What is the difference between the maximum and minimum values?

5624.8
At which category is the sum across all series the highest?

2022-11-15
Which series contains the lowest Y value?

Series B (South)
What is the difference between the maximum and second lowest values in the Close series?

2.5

--

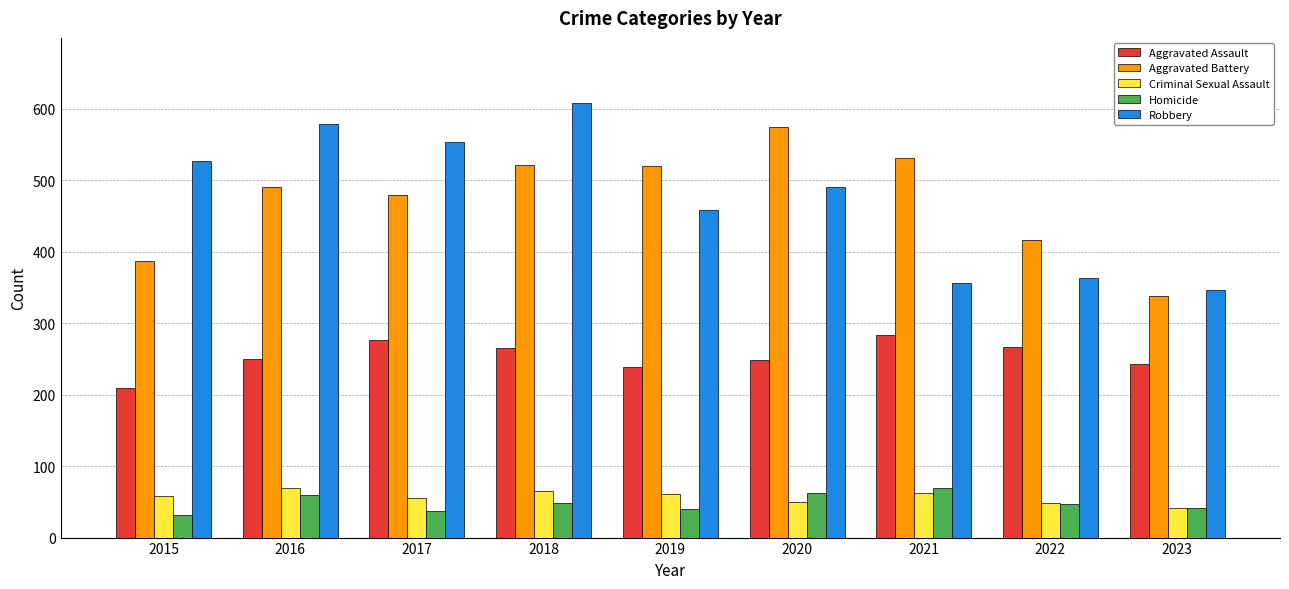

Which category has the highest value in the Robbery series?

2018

### What the task asks
Quote the records from the line containing "Series B (South)" through the line containing "What is the difference between the maximum and second", including both of those lines and nothing else.

### The completed task
Series B (South)
What is the difference between the maximum and second lowest values in the Close series?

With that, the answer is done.